Anyway, I have been on dates with guys who I cannot connect with at all. When I first started dating, I didn’t even know how to go on dates anymore. I was so comfortable with being in a relationship. I even treated one of the guys that I liked as if he were my boyfriend and I had to learn how to shield some of the privileges that I feel only a boyfriend should have from him because he was clearly not on that level yet. He honestly didn’t deserve me like that until we defined the kind of relationship we had and of course we decided not to date anymore so.. haha (he did make me feel like a woman nonetheless and our dates were incredible so thank you! I appreciate men that treat you right and respect you even if all that effort does not end up in a relationship – true gems who know how to communicate still exist!).
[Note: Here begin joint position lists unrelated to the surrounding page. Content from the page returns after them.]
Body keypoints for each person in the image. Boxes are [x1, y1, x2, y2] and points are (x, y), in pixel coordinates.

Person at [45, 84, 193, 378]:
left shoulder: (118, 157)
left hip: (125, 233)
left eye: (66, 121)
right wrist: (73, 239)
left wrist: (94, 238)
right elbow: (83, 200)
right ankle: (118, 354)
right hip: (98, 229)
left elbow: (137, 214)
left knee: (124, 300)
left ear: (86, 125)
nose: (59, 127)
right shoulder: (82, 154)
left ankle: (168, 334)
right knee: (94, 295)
All and all, it has been confusing. I can safely say that life has become less confusing but dating is just weird to me now and I might take a break from it altogether. I also might not, I am an attention whore and I admit it. What I can say though is, there are so many fucbois but it’s been pretty easy to spot them. Some guys are just not emotionally ready for a relationship and sex aside, some guys are not mentally ready for a relationship. I’ve been on dates with guys who were just in the hospital a week before asking me out because they were trying to commit suicide. I know I’m not a 100% and that is why I am taking things slow and guys should also keep in mind where they’re at mentally and emotionally and know what they want from dating. Then there are the guys who you can talk to for hours and have great conversations but you’re not sexually attracted and vice versa when you meet in person. I might have come away with a few good friends from this experience too and they laugh at all my dating stories now, aha!
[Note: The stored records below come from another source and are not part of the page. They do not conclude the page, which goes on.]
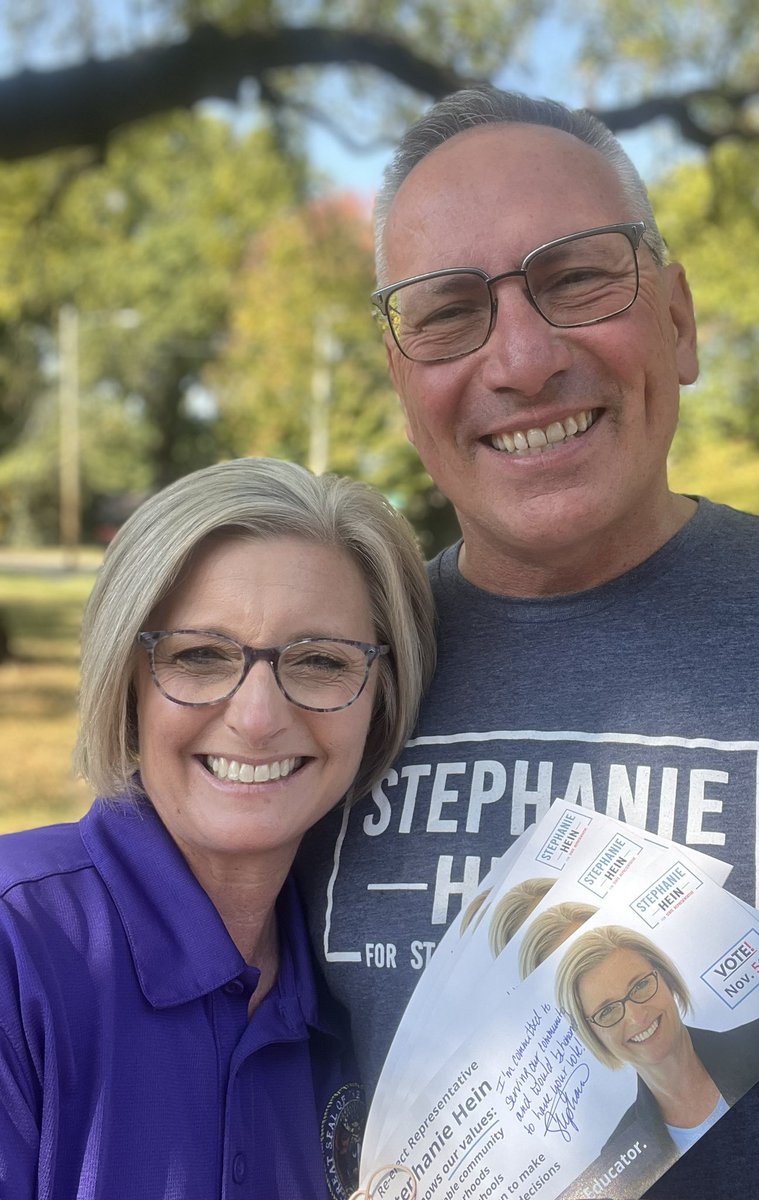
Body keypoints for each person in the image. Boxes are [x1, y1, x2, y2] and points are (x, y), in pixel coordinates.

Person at [298, 85, 759, 1197]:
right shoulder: (327, 690)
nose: (522, 359)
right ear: (402, 381)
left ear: (678, 318)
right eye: (445, 311)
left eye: (577, 277)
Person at [0, 457, 435, 1200]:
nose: (259, 718)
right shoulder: (17, 946)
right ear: (127, 683)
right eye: (201, 655)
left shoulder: (352, 1003)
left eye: (321, 660)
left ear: (382, 701)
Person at [555, 925, 759, 1198]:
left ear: (667, 979)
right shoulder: (617, 1162)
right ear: (593, 1033)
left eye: (641, 985)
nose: (635, 1017)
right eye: (607, 1011)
And last but not least there are the guys who will ask you out repeatedly and you connect super well – you get to know the the kind of music he likes (I don’t know, music is just a really intimate thing for me, I don’t share how much I love John Mayer on the regular), where he wants to travel to, some things about his family or how he grew up – but nothing materialises and you just don’t know where things are going. Then you just stop texting even though you might really like that person. This has only really happened twice now. I just wish these guys would grow a pear and tell me what they want sometimes. It would make things easier. If I’m being benched, just let me know. I will probably walk away but if I like you enough, I’m pretty loyal and the feeling might stick.
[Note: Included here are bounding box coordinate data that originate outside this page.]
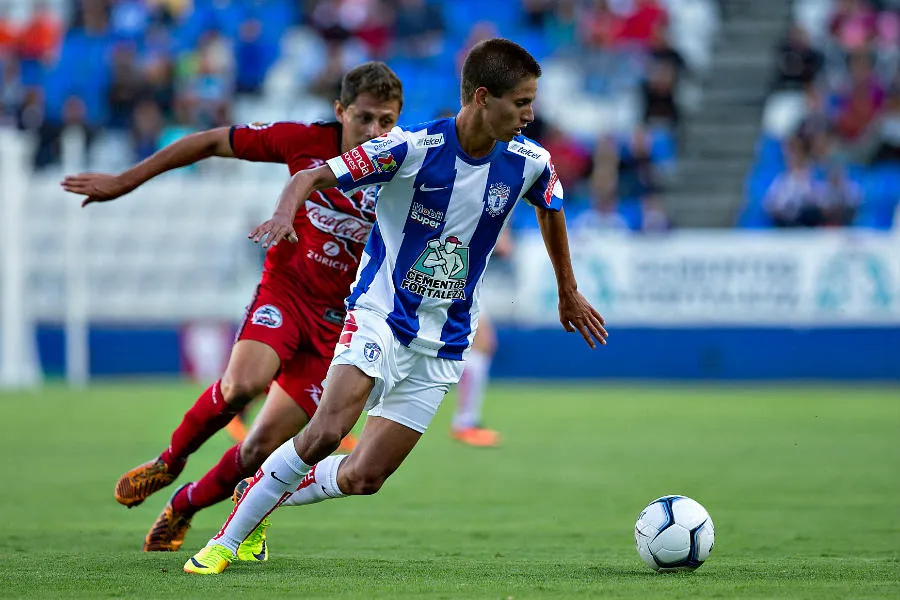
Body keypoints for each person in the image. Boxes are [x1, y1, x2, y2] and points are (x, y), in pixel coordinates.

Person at [183, 38, 608, 575]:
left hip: (444, 341)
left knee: (365, 477)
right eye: (521, 102)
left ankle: (262, 487)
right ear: (482, 98)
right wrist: (286, 214)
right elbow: (309, 175)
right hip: (380, 315)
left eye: (532, 102)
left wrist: (567, 292)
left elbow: (552, 205)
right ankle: (224, 543)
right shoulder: (408, 148)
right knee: (327, 431)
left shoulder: (528, 162)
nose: (531, 114)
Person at [61, 62, 403, 554]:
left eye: (386, 122)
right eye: (364, 119)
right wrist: (126, 180)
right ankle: (169, 461)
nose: (374, 132)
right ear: (339, 111)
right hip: (287, 292)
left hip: (343, 325)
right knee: (244, 383)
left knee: (261, 448)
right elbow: (208, 141)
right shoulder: (301, 140)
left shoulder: (403, 164)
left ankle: (185, 505)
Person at [449, 228, 512, 447]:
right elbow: (504, 245)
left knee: (483, 344)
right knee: (482, 344)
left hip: (465, 271)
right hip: (456, 270)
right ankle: (465, 423)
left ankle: (466, 421)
I know it’s 2020, and I should probably say something if they are not but maybe I am not chasing something or anything at all. I might just want to keep things casual at least for the next 2-6 months even though the concept of being casual is so foreign to me. Conversations are good to have though people. Have them, please, do not follow my lead. The dating game in this age is so hard to navigate around but I am glad I have standards. I have learned that if a guy likes you enough, he will text you to make plans. He will want to do things, you don’t even have to prompt him and if you do, he might just not be that into you and that’s okay too. As for chasing someone down, I don’t think I have that kind of energy yet. I would if I did, I’ve asked most of my boyfriends out to be honest. I just don’t know if I have enough heart to give just yet and I want to give all of it when the time comes, trust me.
Anyway, this is just me being extremely raw and having a cathartic release from all the craziness in the world while listening to Show Me Naomi by Bahamas. I am really digging that song right now.